Exercise directions: Find "- [alertmanager](#alertmanager)" in the records that follow; print that line and each subsequent line through the last one, verbatim and with nothing added.

—————

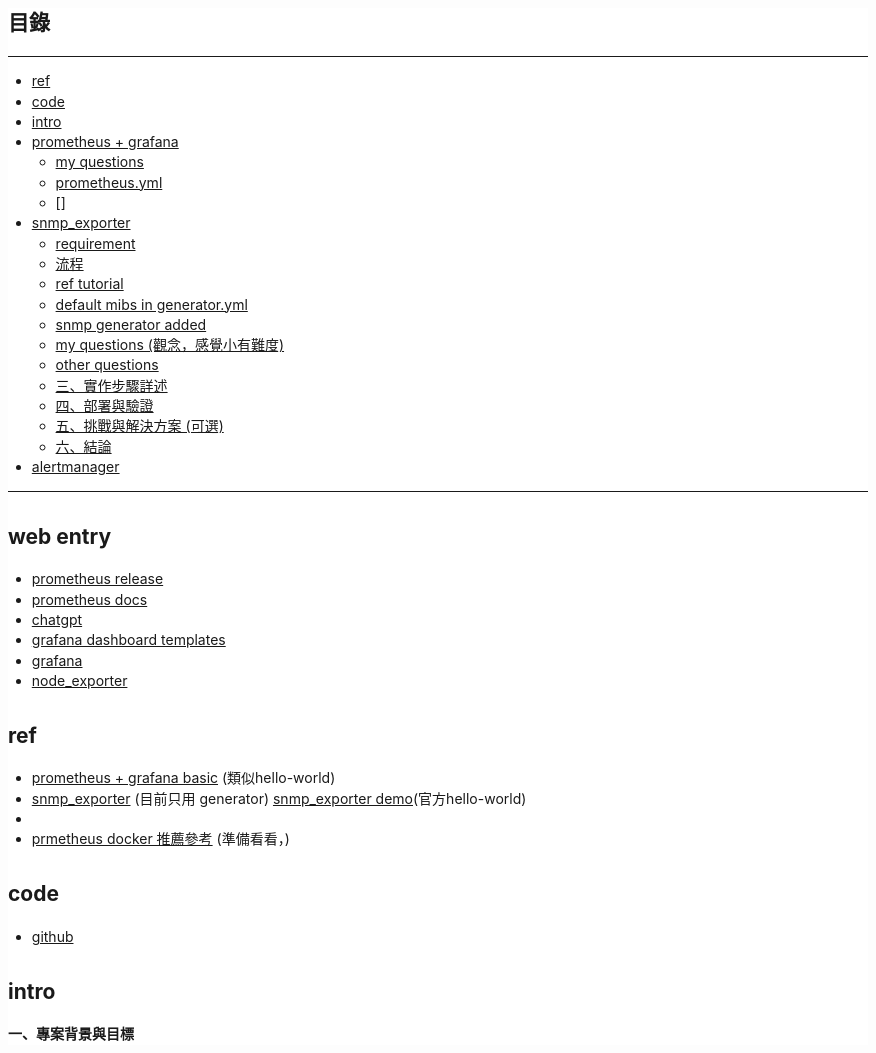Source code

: 
## 目錄
---
- [ref](#ref)
- [code](#code)
- [intro](#intro)
- [prometheus + grafana](#prometheus--grafana)
  - [my questions](#my-questions)
  - [prometheus.yml](#prometheusyml)
  - []
- [snmp_exporter](#snmp_exporter)
  - [requirement](#requirement)
  - [流程](#流程)
  - [ref tutorial](#ref-tutorial)
  - [default mibs in generator.yml](#default-mibs-in-generatoryml)
  - [snmp generator added](#snmp-generator-added)
  - [my questions (觀念，感覺小有難度)](#my-questions-觀念感覺小有難度)
  - [other questions](#other-questions)
  - [三、實作步驟詳述](#三實作步驟詳述)
  - [四、部署與驗證](#四部署與驗證)
  - [五、挑戰與解決方案 (可選)](#五挑戰與解決方案-可選)
  - [六、結論](#六結論)
- [alertmanager](#alertmanager)
---

## web entry

  * [prometheus release](https://prometheus.io/download/#node_exporter)
  * [prometheus docs](https://prometheus.io/docs/introduction/overview/)
  * [chatgpt](https://chatgpt.com/)
  * [grafana dashboard templates](https://grafana.com/grafana/dashboards/)
  * [grafana](https://grafana.com/)
  * [node_exporter](https://prometheus.io/docs/guides/node-exporter/)

## ref

  * [prometheus + grafana basic](https://www.youtube.com/watch?v=pGSkPutCKtQ) (類似hello-world)
  * [snmp_exporter](https://github.com/prometheus/snmp_exporter/tree/main) (目前只用 generator)
    [snmp_exporter demo](https://www.youtube.com/watch?v=P9p2MmAT3PA)(官方hello-world)
  * 
  * [prmetheus docker 推薦參考](https://github.com/vegasbrianc) (準備看看，)

## code
  * [github](https://github.com/martinyeh0121/network-monitoring_prometheus.git)

## intro

  **一、專案背景與目標**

—————

Expected answer:
- [alertmanager](#alertmanager)
---

## web entry

  * [prometheus release](https://prometheus.io/download/#node_exporter)
  * [prometheus docs](https://prometheus.io/docs/introduction/overview/)
  * [chatgpt](https://chatgpt.com/)
  * [grafana dashboard templates](https://grafana.com/grafana/dashboards/)
  * [grafana](https://grafana.com/)
  * [node_exporter](https://prometheus.io/docs/guides/node-exporter/)

## ref

  * [prometheus + grafana basic](https://www.youtube.com/watch?v=pGSkPutCKtQ) (類似hello-world)
  * [snmp_exporter](https://github.com/prometheus/snmp_exporter/tree/main) (目前只用 generator)
    [snmp_exporter demo](https://www.youtube.com/watch?v=P9p2MmAT3PA)(官方hello-world)
  * 
  * [prmetheus docker 推薦參考](https://github.com/vegasbrianc) (準備看看，)

## code
  * [github](https://github.com/martinyeh0121/network-monitoring_prometheus.git)

## intro

  **一、專案背景與目標**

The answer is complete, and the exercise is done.